Texto base:
═══

O que estes resultados sugerem e como eles devem ser interpretados? Em uma meta-análise, os resultados devem ser considerados de acordo com alguns critérios de qualidade essenciais. O primeiro diz respeito à heterogeneidade. Quando os resultados dos estudos incluídos na meta-análise são muito diferentes ou mesmo discrepantes, a combinação dos estudos em um só deve ser interpretada com extrema cautela. Em segundo lugar, é importante se analisar a robustez, ou seja, se os resultados se mantêm mesmo quando alguns estudos específicos são excluídos (a fim de avaliar se algum estudo em particular está “levando” os resultados da meta-análise). E por fim, o viés de publicação, quando o resultado da meta-análise superestima o efeito do tratamento pelo fato de estudos com resultados neutros simplesmente não terem sido publicados, ainda que tenham sido realizados (este é, aliás, um problema inerente a todas as meta-análises!). No presente estudo, um ponto importante foi que, apesar da pequena heterogeneidade estatística, houve uma grande heterogeneidade entre os critérios clínicos dos estudos incluídos, de tal maneira que foram combinados pacientes com doenças em diferentes leitos vasculares.

Feitas estas considerações, o estudo de Aggarwal e cols. sugere que o uso de monoterapia com antagonista de ADP (clopidogrel ou ticagrelor) pode ser considerado no lugar da monoterapia com aspirina na prevenção secundária de eventos aterotrombóticos. Outras opções interessantes nesta população seriam o uso de dupla antiagregação com aspirina + anti ADP, ou mesmo de aspirina com rivaroxabana em baixa dose (2,5 mg 2 x dia)4,5,6, embora tais opções devem ser pesadas em relação ao maior risco de sangramento.

Nota do editor (Eduardo Lapa) – gostaríamos de parabenizar nosso colaborador Remo Holanda pela publicação do artigo comentado neste post.

═══

Linhas:
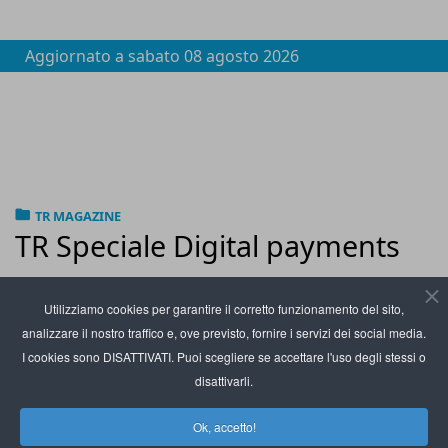
Aggiornato a
sabato 08 agosto 2026
TR MAGAZINE
TR Speciale Digital payments
Utilizziamo cookies per garantire il corretto funzionamento del sito,
analizzare il nostro traffico e, ove previsto, fornire i servizi dei social media.
I cookies sono DISATTIVATI. Puoi scegliere se accettare l'uso degli stessi o
disattivarli.
Ok, accetto!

═══

Perguntas:
1) No texto sobre a meta-análise, qual é o primeiro critério de qualidade essencial citado?
2) Passe para o inglês esta frase do texto sobre a meta-análise: "Quando os resultados dos estudos incluídos na meta-análise são muito diferentes ou mesmo discrepantes, a combinação dos estudos em um só deve ser interpretada com extrema cautela."
3) Retome o texto sobre a meta-análise a partir do ponto em que ele termina.
Não é preciso consultar as linhas.

Respostas:
1) A heterogeneidade.

2) When the results of the studies included in the meta-analysis are very different or even discrepant, combining the studies into one should be interpreted with extreme caution.

3)
REFERÊNCIAS

  1. Baigent C, Blackwell L, Collins R et al. Antithrombotic Trialists’ Collaboration. Aspirin in the primary and secondary prevention of vascular disease: collaborative meta-analysis of individual participant data from randomised trials. Lancet 2009; 373: 1849–1860
  2. CAPRIE Steering Committee. A randomised, blinded, trial of clopidogrel versus aspirin in patients at risk of ischaemic events (CAPRIE). Lancet. 1996;348:1329–39.
  3. Aggarwal D, Bhatia K, Chunawala ZS, Furtado RHM, et al. P2Y12 Inhibitor versus Aspirin Monotherapy for Secondary Prevention of Cardiovascular Events: Meta-Analysis of Randomized Trials. Eur Heart J Open 2022; [epub ahead of print].
  4. Eikelboom JW, Connolly SJ, Bosch J, Dagenais GR, et al. COMPASS Investigators. Rivaroxaban with or without Aspirin in Stable Cardiovascular Disease. N Engl J Med. 2017; 377(14):1319-1330.
  5. Udell JA, Bonaca MP, Collet JP, Lincoff AM, Kereiakes DJ, Costa F, Lee CW, Mauri L, Valgimigli M, Park SJ, Montalescot G, Sabatine MS, Braunwald E, Bhatt DL. Long-term dual antiplatelet therapy for secondary prevention of cardiovascular events in the subgroup of patients with previous myocardial infarction: a collaborative meta-analysis of randomized trials. Eur Heart J 2016; 37: 390-9.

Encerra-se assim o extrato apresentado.